▸ **EXERCICES PROPOSÉS**
- a) Traduisez en anglais cette phrase de l’entretien sur l’improvisation : « Je pense à Deleuze qui démontre que Michel-Ange ne fait qu’une chose : il peint des dos d’homme, c’est à dire des vecteurs-force ; que Francis Bacon ne fait qu’une chose : il peint la gravité. »
- b) Prolongez l’entretien sur l’improvisation en reprenant juste après sa dernière phrase.

▸ **EXTRAIT CHOISI**
Photo ©Bruce Milpied (Hans Lucas)
INTERVIEW DE
MATHIAS PONTEVIA
1/ Pensez -vous que la pratique de l’improvisation radicale, celle que l’on appelle « libre », non idiomatique, totale est arrivée à une forme d’académisme ?
J’ai vécu les années 2000 en tant que musicien naïf. Étant né en 2010, je parlerai que de là jusqu’à nos jours.
Je pense souvent à Barre Philips qui illustrait son propos, lors d’un stage de pratique d’improvisation : « écoutez Evan Parker, ça fait 30 ans qu’il fait la même chose, et pourtant ce n’est jamais la même chose, c’est toujours présent, il travaille ». J’ai entendu, même après de nombreux concerts d’Evan Parker, au festival « Écouter pour l’instant » de Thomas Gouband, pour la première fois ce que travaille Evan Parker. J’ai entendu qu’il perd son phénomène sonore, qu’il lutte pour le retrouver, qu’il le tient à nouveau et qu’il travaille dedans, que c’est même après 30 ans toujours une bataille acharnée pour mener son travail minute après minute à chaque concert. Oui, il improvise là-dedans ; et pour ce « là-dedans », qui est son matériau de travail, son idée en musique, il mène une bataille physique et technique terrifiante au saxophone.
Je pense à Deleuze qui démontre que Michel-Ange ne fait qu’une chose : il peint des dos d’homme, c’est à dire des vecteurs-force ; que Francis Bacon ne fait qu’une chose : il peint la gravité. Le reste, c’est de la déco pour toucher son chèque du pape.

▸ **DONNÉES EXTRAITES**
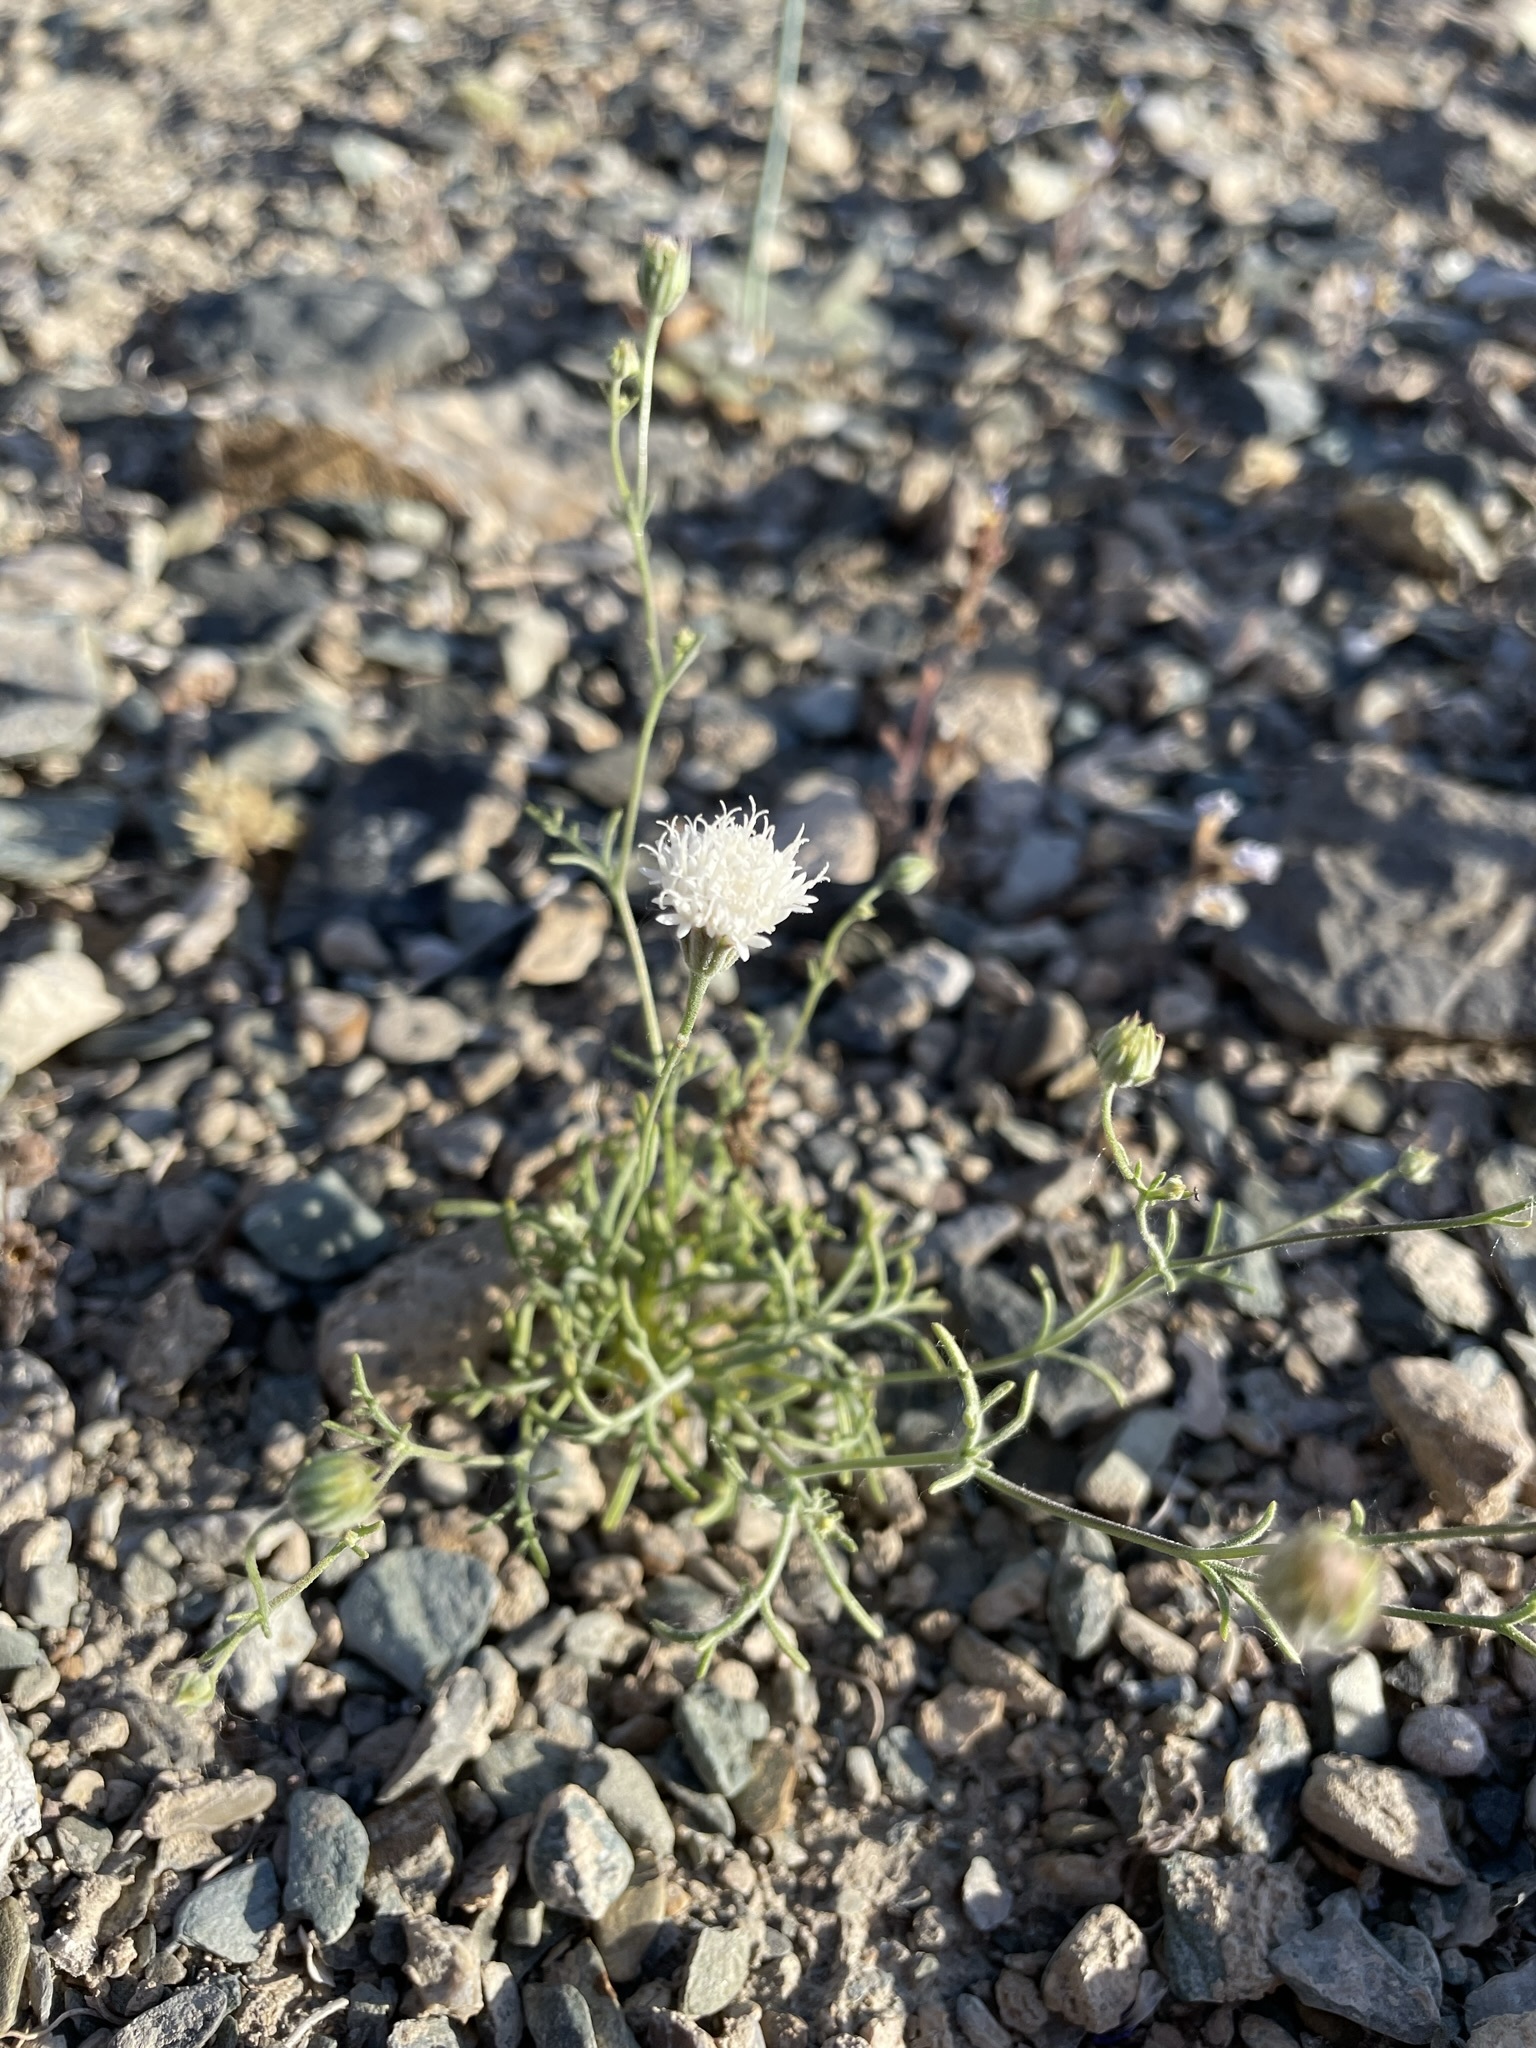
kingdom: Plantae
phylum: Tracheophyta
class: Magnoliopsida
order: Asterales
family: Asteraceae
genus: Chaenactis
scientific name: Chaenactis carphoclinia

▸ **RÉPONSES AUX EXERCICES**
- a) I think of Deleuze, who shows that Michelangelo does only one thing: he paints men's backs, that is to say force-vectors; that Francis Bacon does only one thing: he paints gravity.

- b)
Je pense à la Tia Anica la Piriñica qui me hurle dessus des trucs que je ne comprends pas et qui me bouleversent. Elle improvise là-dedans, à sa place un tout petit truc, elle s’est juste levée de sa chaise, mais elle soulève le monde.
Je pense à Anne Careil, qui n’improvise pas les sons, mais qui vous déchire parce qu’à chaque note, elle travaille à épuiser l’instant.
Je pense à Miles Davis, cet imbuvable personnage capitaliste, sachant à peine jouer de la trompette, qui est un poète grec, une chanteuse de flamenco, qui ne fait qu’une chose : dramatiser l’instant. Ils se sont trouvé avec Gil Evans, parce qu’ils ont la même idée en musique.
Qui est prêt à aller là ? Qui est prêt à mettre de côté sa carrière de virtuose pour faire ça. Très peu et je n’ai d’attention que pour eux et celles/ceux qui veulent s’y essayer. Alors pour eux, non il n’y aura jamais d’académisme.
– Suite à la question 3 –
2/ Comment envisager sa musique de façon novatrice aujourd’hui ?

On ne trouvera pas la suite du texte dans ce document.